Advice could be set to benefit from a further indirect push from the regulator after the Financial Conduct Authority revealed it plans to extend the definition of products considered ‘complex’ and that therefore require either advice to be taken or for clients to be tested for ‘appropriateness’.
In a consultation paper on transposing parts of the European Markets in Financial Instruments Directive, the watchdog reveals it is considering extending the definiton to apply to a wider range of insurance-based investments and pensions.
These products are directly covered by the Insurance Mediation Directive, which is also making it ways through Europe, but the regulator states it wanted to hear views on whether it should apply Mifid II’s appropriateness test unilaterally.
As it stands, all complex products can only be sold to a consumer either through an advised sale or through a sale following the appropriateness test.
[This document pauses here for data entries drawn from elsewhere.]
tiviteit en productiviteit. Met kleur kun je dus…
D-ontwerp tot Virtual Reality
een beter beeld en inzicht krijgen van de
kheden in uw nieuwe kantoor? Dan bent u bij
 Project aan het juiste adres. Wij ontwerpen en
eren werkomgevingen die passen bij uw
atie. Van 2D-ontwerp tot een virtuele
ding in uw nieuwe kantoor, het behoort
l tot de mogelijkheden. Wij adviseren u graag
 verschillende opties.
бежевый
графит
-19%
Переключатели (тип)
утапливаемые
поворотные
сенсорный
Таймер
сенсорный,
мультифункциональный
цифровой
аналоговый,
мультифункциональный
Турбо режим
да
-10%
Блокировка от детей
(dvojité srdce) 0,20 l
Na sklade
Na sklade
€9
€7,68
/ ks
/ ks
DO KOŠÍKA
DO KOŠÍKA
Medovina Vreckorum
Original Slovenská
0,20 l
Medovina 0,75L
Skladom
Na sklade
This test is designed to ensure that a potential customer who does not receive advice has the knowledge and experience to understand the risks.
The regulator would apply aspects of the Markets in Financial Instruments Directive II’s test to determine when products should be treated as complex, such as a product that has a structure which makes it difficult to understand, or products that embed a derivative.
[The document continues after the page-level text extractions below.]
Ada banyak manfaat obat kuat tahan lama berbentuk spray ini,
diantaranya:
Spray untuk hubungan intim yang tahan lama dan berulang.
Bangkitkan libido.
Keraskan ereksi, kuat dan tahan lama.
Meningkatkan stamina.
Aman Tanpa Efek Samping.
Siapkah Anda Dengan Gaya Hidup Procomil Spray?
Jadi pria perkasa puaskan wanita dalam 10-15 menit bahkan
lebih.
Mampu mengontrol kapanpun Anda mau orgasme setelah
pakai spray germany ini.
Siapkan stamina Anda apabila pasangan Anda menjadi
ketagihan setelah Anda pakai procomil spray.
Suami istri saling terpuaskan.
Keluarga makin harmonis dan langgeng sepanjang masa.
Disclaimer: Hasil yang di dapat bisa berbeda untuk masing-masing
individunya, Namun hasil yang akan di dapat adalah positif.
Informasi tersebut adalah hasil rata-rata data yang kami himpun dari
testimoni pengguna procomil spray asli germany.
According to the paper, this would make it “likely” that any shares and bonds that embed a derivative, structured Ucits funds, non-Ucits collective vehicles and even some structured deposits will be considered complex.
The move comes after a series of measures to boost take up of advice from the regulator ahead of looming pensions freedoms, including by requiring providers and guidance providers to signpost regulated advice and pushing it directly in its own consumer-facing ‘Scam Smart’ campaign.
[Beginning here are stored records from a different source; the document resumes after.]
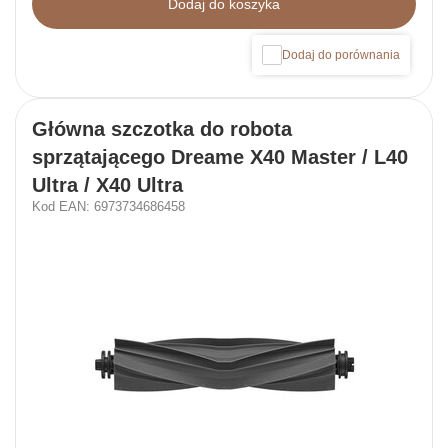
Dodaj do koszyka
Dodaj do porównania
Główna szczotka do robota
sprzątającego Dreame X40 Master / L40
Ultra / X40 Ultra
Kod EAN: 6973734686458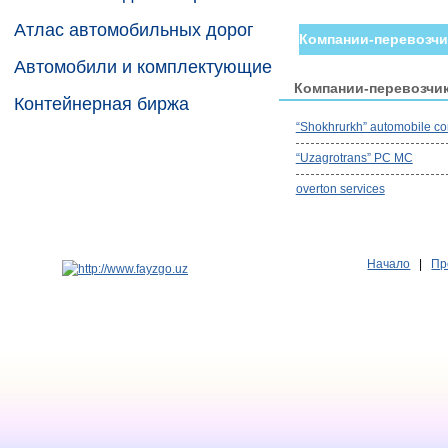
Атлас автомобильных дорог
Компании-перевозчи
Автомобили и комплектующие
Компании-перевозчи
Контейнерная биржа
“Shokhrurkh” automobile c
“Uzagrotrans” PC MC
overton services
Начало
|
Пр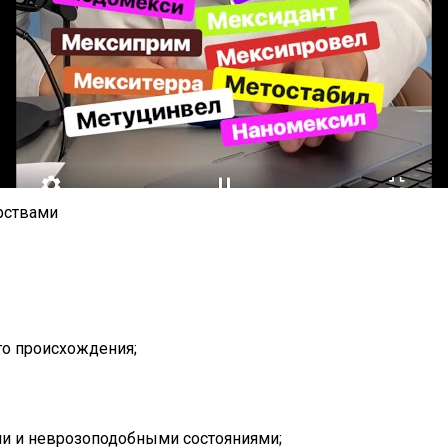
рствами
го происхождения;
и и неврозоподобными состояниями;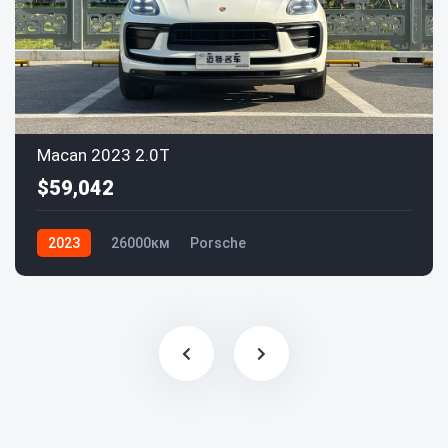
Macan 2023 2.0T
$59,042
2023
26000км
Porsche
The FCA adds pension liberalisation “could give rise” to new risks of inappropriate sales of insurance-based investments to consumers and it will continue to monitor this closely.
Elsewhere, the FCA says if it decides to apply the amended Mifid II framework to ‘article 3’ firms, including advisers, they will need to take all reasonable steps to record relevant telephone conversations, face-to-face meetings and electronic communications relating to client transactions.
Clients must be notified that telephone conversations will be recorded. Firms must also take reasonable steps to prevent employees from using personal devices that cannot be recorded. The records need to be kept for at least five years and provided to the client on request.
The FCA wants to hear responses to its consultation by 26 May.